The Oxford Historian: Hilary Term 2017

The Oxford Historian: Electronic Edition, Volume I - Hilary Term 2017

History, it is sometimes pointed out – notably in my experience by relatives seeking to persuade a prospective applicant to study Law or Management instead – is not primarily a vocational subject. A relatively high proportion of Oxford History graduates continue with the subject, as academics, archivists, writers, and more especially in recent years as schoolteachers. Some do that immediately, but others also return to it, either as graduate students or teachers as a consequence of mid-life changes of direction. 

Very few, however, ever leave the subject. This is very evident from reading the pleasingly large number of postcards we continue to receive in response to the mailing we sent out in January. Amidst the replies, there are many references to History-related careers, but also to all of the other things that Oxford Historians do.
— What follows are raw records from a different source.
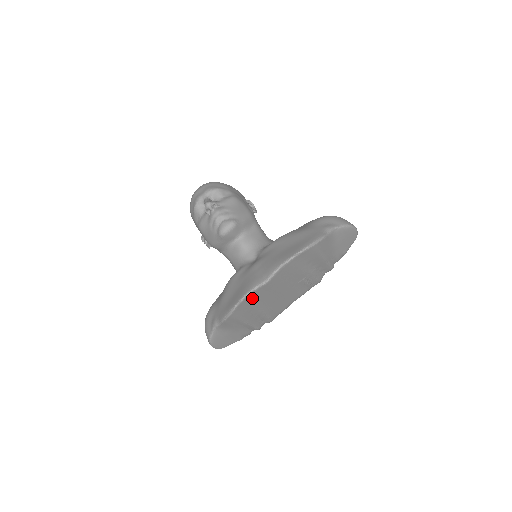
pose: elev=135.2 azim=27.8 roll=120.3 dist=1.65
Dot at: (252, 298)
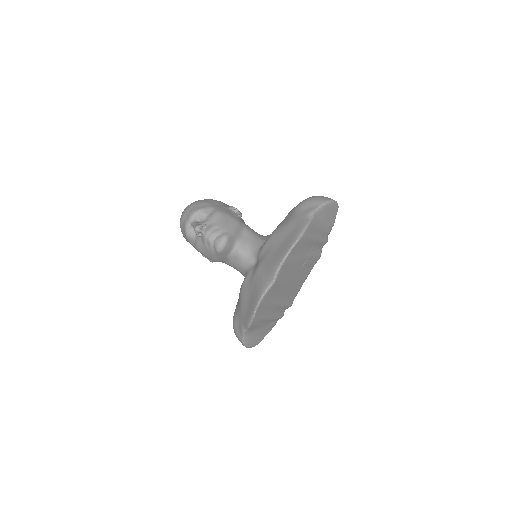
Dot at: (266, 300)
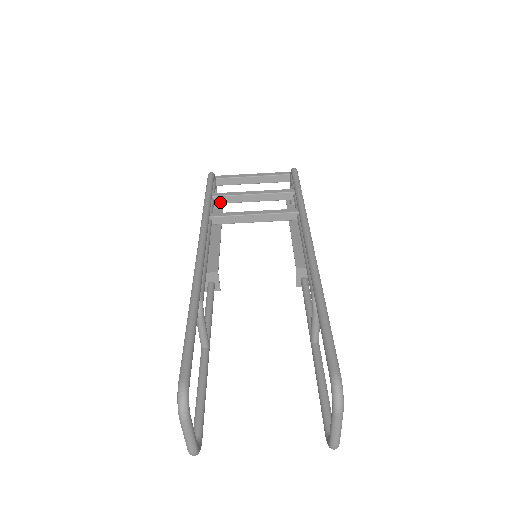
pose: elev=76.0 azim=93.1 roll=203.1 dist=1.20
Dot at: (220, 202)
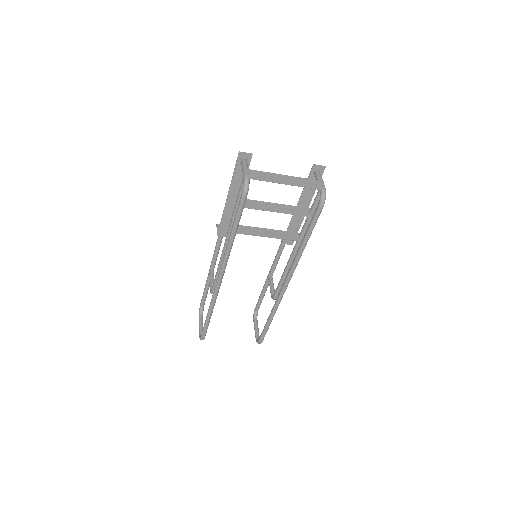
Dot at: occluded
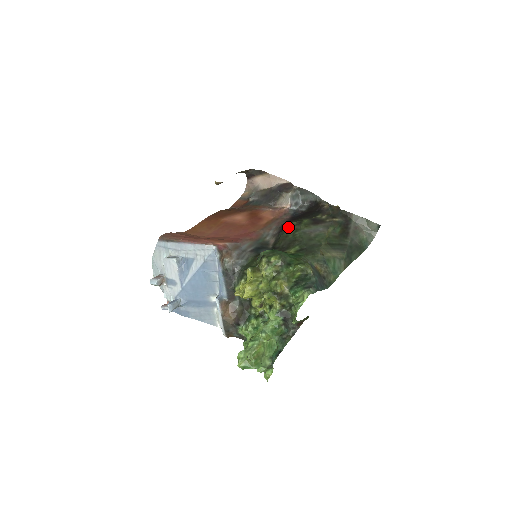
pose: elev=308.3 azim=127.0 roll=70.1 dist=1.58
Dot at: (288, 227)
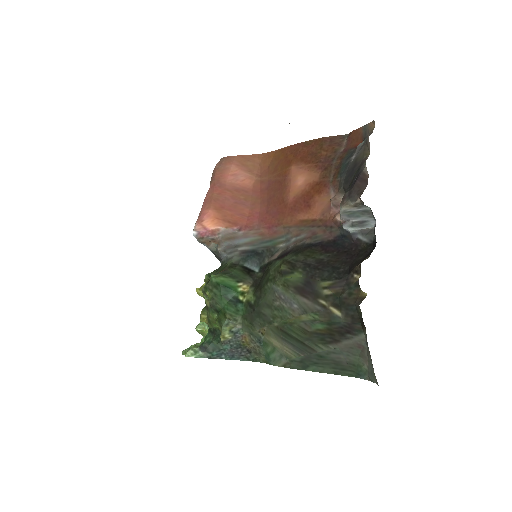
Dot at: (276, 264)
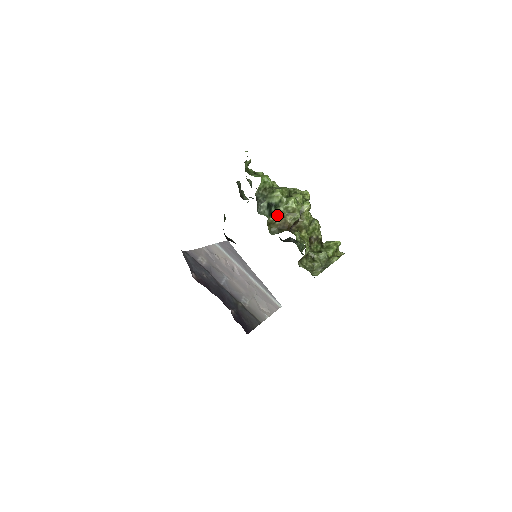
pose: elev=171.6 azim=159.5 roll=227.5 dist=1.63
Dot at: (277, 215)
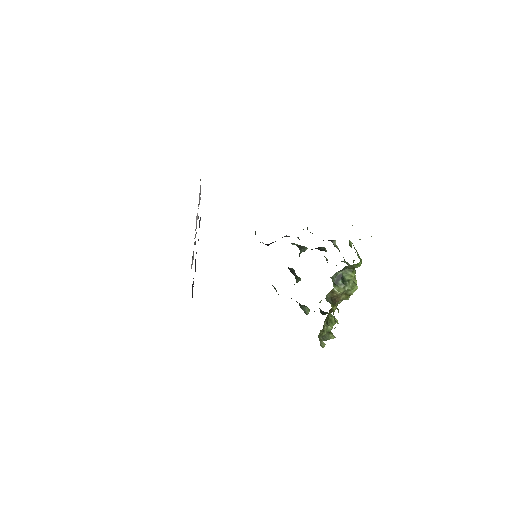
Dot at: (341, 291)
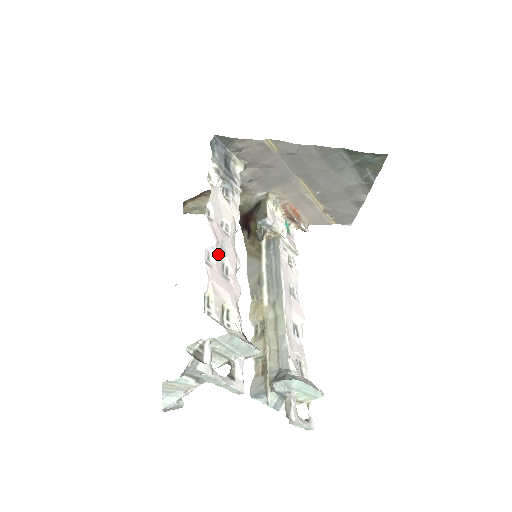
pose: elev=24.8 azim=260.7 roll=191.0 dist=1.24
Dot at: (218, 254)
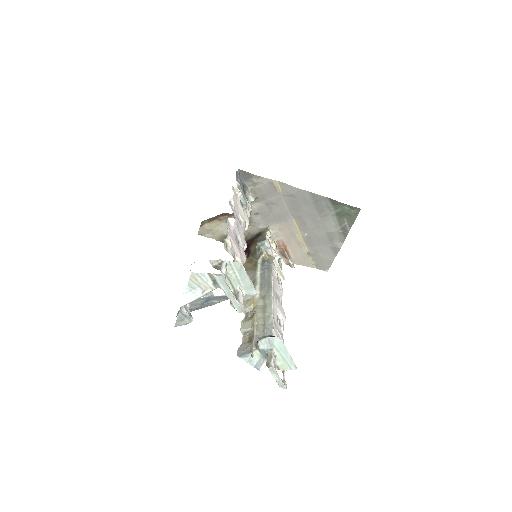
Dot at: (235, 228)
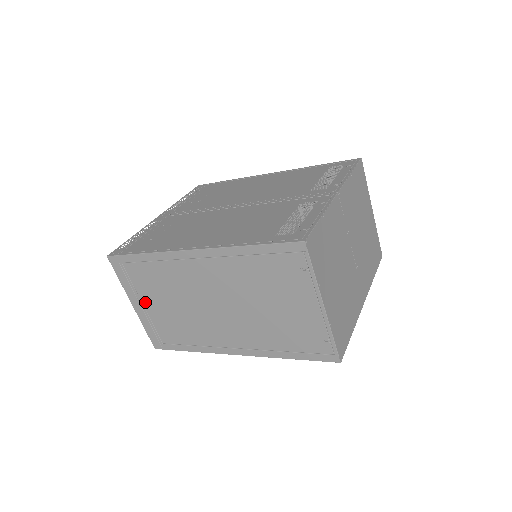
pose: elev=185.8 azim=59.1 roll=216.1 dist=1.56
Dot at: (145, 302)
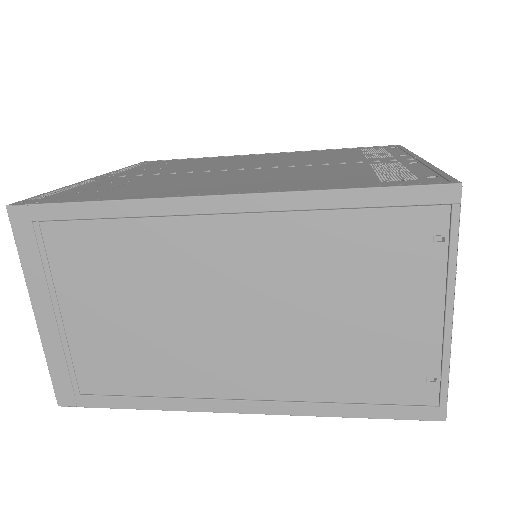
Dot at: (67, 307)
Psychiatrists, clergy, social workers, and naval officers, all feature among the correspondents, along with one who related that the inspiration he had received from reading Karl Marx as an undergraduate had directed his subsequent career as a tax accountant, and a civil servant who finds his responsibilities as a post-Brexit trade official to be much assisted by having studied the Peel Special Subject.
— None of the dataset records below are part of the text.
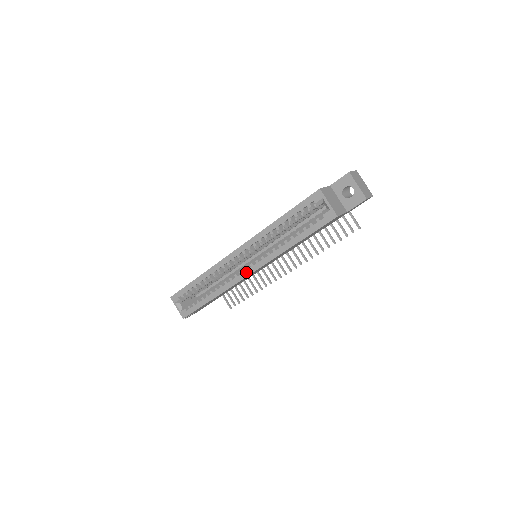
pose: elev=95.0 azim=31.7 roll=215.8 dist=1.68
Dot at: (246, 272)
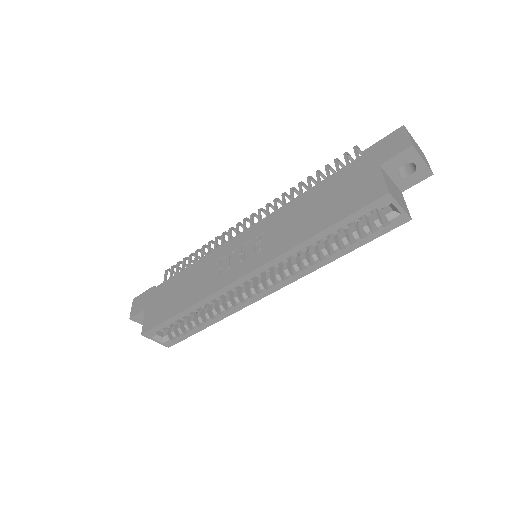
Dot at: (264, 293)
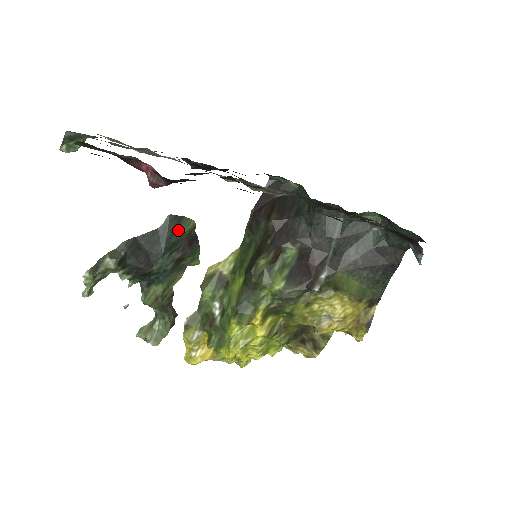
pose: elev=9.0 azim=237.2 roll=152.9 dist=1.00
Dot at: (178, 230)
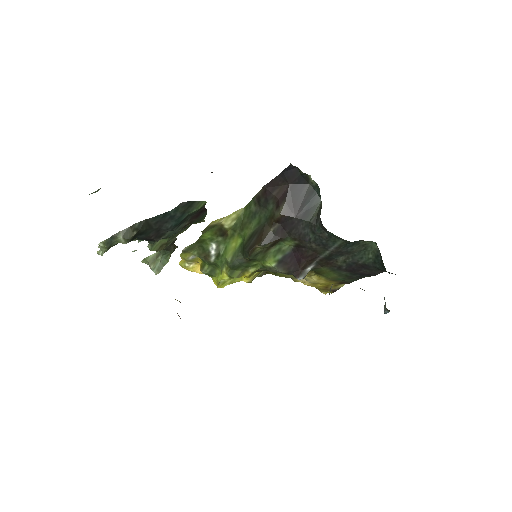
Dot at: (189, 211)
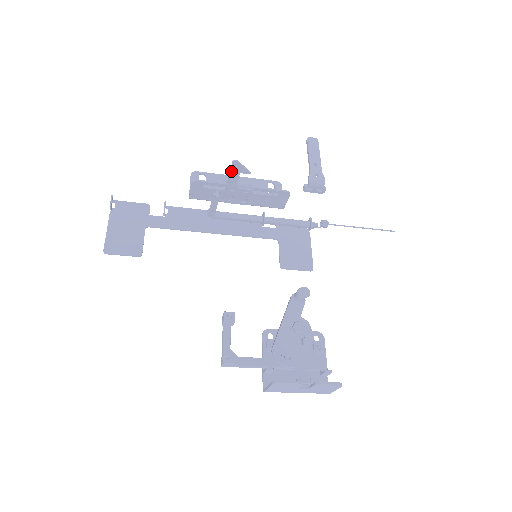
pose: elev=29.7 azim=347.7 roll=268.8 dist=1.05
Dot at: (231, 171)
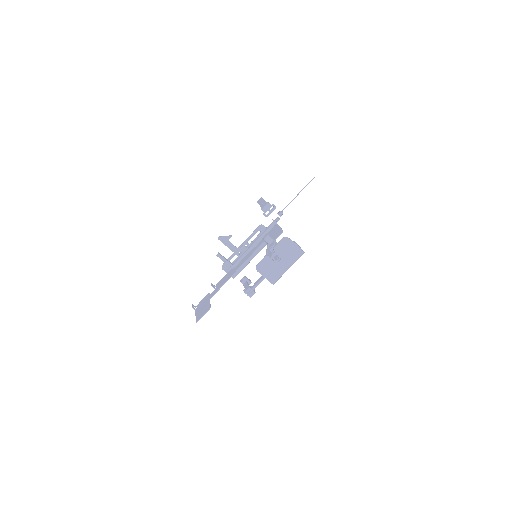
Dot at: (224, 244)
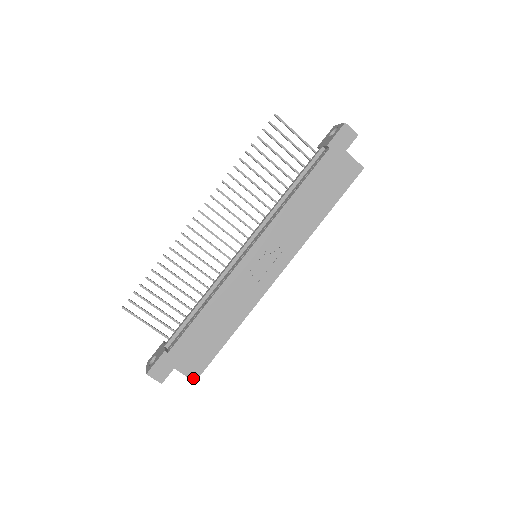
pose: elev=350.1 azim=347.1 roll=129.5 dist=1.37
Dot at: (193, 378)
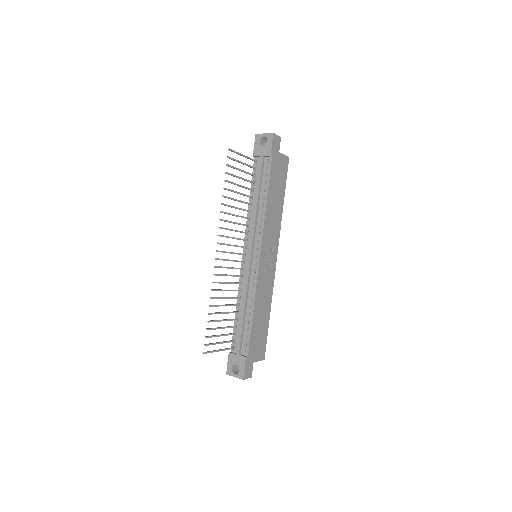
Dot at: (263, 359)
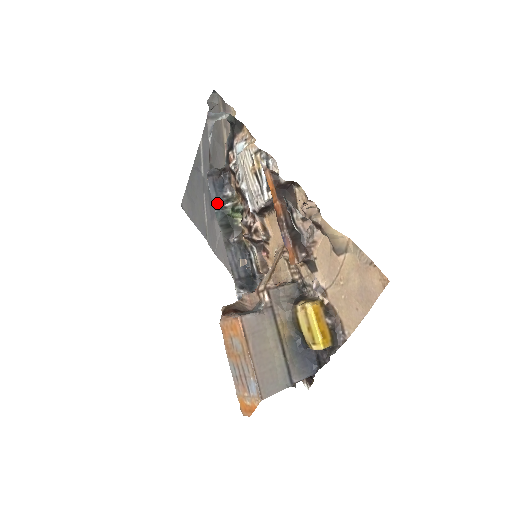
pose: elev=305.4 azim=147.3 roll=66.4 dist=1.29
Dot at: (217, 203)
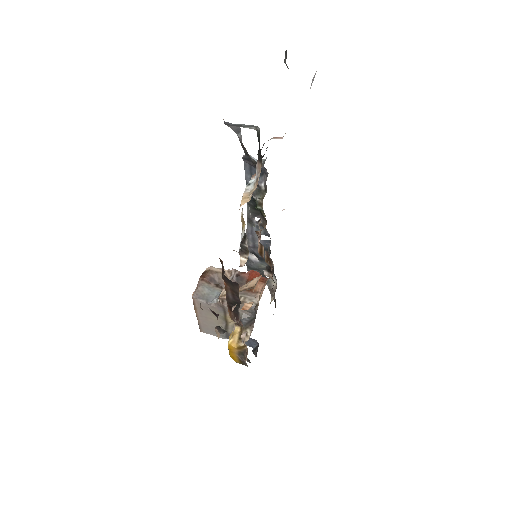
Dot at: occluded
The general conclusions, such as they are, therefore lie not in the profession or in the practice but in the inspiration. Many of your postcards focus on the way in which studying History has been an enduring source of joy and of enrichment, a discipline for sorting out arguments, and a means of achieving a certain perspective; what one correspondent termed “the ability to place everything of the present in the context of the past.” That is something that I suspect many of us have been drawing on over the last year, and we shall continue to do so.